Given circle $C(O,R)$ with center $O$ and radius $R,$ we'll be looking into the problem of constructing $\Delta ABC$ inscribed into $C(O,R)$ and having inradius $r.$ Assuming $R\gt 2r,$ the triangle exists and is unique, provided either one of the angles or one of the sides is given. The two problems are equivalent since equal chords in a circle subtend equal angles and vice versa. There are two constructions; one is designated as $A, R, r,$ the other $a, R, r.$

• $A, R, r$

Assume the problem has been solved. Draw the inscribed and circumscribed circles. Since angle A is given, we may also assume the side BC be known. The bisectors of angles B and C intersect at the center I of the inscribed circle. $\angle B + \angle C + \angle A = 180^{\circ}.$ $\angle IBC + \angle ICB + \angle BIC = 180^{\circ}.$ Therefore, $\angle BIC = 90^{\circ} + \angle A/2.$ This means that point I belongs to a locus of points from which segment BC is seen under angle $90^{\circ} + \angle A/2.$ This is a circular arc that is easily constructed.

On the other hand, $I$ lies on the line parallel to and at the distance $r$ from $BC.$ Therefore, the point $I$ is easily determined as the intersection of a circle and a straight line.

Once $I$ has been constructed, double the angles $IBC$ and $ICB.$ Alternatively, draw the circle $C(I,r)$ with center $I$ and radius $r$, and the tangents to $C(I,r)$ from $B$ and $C.$ Point $A$ lies at the intersection of thus obtained two rays.
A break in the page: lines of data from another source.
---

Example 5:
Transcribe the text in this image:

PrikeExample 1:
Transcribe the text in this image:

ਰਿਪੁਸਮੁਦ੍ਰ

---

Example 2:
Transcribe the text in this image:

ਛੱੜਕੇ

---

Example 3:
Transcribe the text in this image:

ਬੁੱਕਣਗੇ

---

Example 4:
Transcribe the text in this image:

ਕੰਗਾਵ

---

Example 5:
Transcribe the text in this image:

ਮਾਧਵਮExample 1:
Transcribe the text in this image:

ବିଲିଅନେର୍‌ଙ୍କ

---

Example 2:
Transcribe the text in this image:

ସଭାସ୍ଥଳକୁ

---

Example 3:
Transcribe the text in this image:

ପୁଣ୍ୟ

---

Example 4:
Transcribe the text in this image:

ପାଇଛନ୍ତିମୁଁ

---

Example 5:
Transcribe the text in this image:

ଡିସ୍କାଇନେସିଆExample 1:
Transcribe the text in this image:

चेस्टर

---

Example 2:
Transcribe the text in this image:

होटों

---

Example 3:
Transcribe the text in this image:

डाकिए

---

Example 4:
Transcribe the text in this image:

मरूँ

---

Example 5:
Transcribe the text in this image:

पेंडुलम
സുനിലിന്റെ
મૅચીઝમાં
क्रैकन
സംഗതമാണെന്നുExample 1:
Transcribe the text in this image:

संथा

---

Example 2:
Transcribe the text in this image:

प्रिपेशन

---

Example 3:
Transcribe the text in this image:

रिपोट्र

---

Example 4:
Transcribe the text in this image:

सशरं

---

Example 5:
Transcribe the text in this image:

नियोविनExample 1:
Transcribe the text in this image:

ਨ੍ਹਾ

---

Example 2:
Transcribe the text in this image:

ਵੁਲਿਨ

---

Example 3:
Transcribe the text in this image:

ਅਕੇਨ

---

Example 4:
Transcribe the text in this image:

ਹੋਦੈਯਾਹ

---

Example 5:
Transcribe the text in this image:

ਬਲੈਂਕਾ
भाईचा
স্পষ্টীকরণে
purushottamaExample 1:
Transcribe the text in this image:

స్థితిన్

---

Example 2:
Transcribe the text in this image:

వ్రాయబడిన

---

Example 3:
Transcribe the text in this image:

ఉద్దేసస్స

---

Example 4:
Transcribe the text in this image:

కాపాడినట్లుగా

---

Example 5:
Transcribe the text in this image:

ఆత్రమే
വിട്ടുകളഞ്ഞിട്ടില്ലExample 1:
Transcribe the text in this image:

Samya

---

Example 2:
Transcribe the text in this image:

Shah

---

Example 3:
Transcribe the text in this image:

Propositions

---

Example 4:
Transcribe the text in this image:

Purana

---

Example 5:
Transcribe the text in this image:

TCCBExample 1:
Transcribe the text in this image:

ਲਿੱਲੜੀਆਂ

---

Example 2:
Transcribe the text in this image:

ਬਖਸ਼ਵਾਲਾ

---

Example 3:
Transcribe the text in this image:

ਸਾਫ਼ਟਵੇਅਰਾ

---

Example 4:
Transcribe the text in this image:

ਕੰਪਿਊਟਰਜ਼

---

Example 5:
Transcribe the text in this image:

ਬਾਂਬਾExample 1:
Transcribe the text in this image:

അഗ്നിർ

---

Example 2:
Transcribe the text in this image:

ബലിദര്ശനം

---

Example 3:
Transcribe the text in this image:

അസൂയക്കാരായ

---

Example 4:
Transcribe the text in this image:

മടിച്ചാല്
The construction starts with drawing the circumscribed circle and any inscribed angle equal to $A.$ This determines the segment $BC.$ Then $I$ is constructed as above and then $A.$

For a proof of correctness, just note that, by the construction, $\angle BIC=90^{\circ}+A/2,$ and drawing the tangents from $B$ and $C$ makes $BI$ and $CI$ angle bisectors in $\Delta ABC,$ implying that $\angle BAC=180^{\circ}-2(90^{\circ}-A/2)=A,$ meaning that the rays $BA$ and $CA$ meet on the circumcircle $C(O,R).$

• $a, R, r$

Professor René Sperb suggested a construction that makes use of Euler's formula for the distance $d$ between the incenter and circumcenter of a triangle. The three quantities are related by $2Rr = R^{2} - d^{2}.$ It follows that $d$ could be constructed as a leg of a right triangle with the other leg $r$ and the hypotenuse $R-r.$

Note that Euler's formula explains the necessity whereas the ultimate success of the construction the sufficiency, of the condition $R\gt 2r.$

Thus we draw circles $C(O,R)$ and $C(O,d)$ of radii $R$ and $d$ around the same point $O,$ place chord $BC=a$ in the former, and path a line, say, $l\parallel BC$ at distance $r.$ The intersection of $l$ and $C(O,d)$ gives the incenter $I$ and, with it, the incircle $C(I,r).$ The tangents to the incircle from $B$ and $C$ meet at point $A$ on the circumcircle. This was obvious for the preceding construction where $\angle BIC$ was such that insured the correct value of angle at $A;$ it may be less obvious for the present one.

A proof of correctness of this construction consists in showing that the two constructions produce exactly the same circle $C(I,r).$ But this is indeed so, since, as we have seen, the first construction is correct so that, the Euler formula for the resulting $\Delta ABC$ assures that the distance $d$ for that triangle is exactly the distance used in the second construction.

We can be more explicit and derive the Euler formula along the way. First note that the arc through $B$ and $C$ used in the first construction is centered at the midpoint (I'll call it $D)$ of the arc $BC$ of circle $C(O,R).$ (This is to be expected as that arc is part of $(D)$ - a circle through the incenter.) This is indeed so because (in the diagram below) $\angle BCD = \angle CBD = A/2$ so that $\angle BDC = 180^{\circ}-A,$ making $BIC=90^{\circ}+A/2,$ for any point $I$ on the arc.

We shall now show that the distance between the $I$ found in the first construction satisfies the Euler formula, as it should. Using the notations in the diagram,

\begin{align} y &= R - r - h,\\ x &= \sqrt{\rho^{2}-(h+r)^{2}},\\ \rho^{2} &= h^{2}+(a/2)^{2},\\ d^{2} &= x^{2}+y^{2}\\ &= \rho^{2}-(h+r)^{2}+(R-r-h)^{2}\\ &= h^{2}+(a/2)^{2}-(h+r)^{2}+(R-r-h)^{2}\\ &= (a/2)^{2}-2Rr+(R-h)^{2},\\ R^{2}&=(R-h)^{2}+(a/2)^{2} \end{align}

Combining the last two we get $d^{2}=R^{2}-2Rr$ - the Euler formula!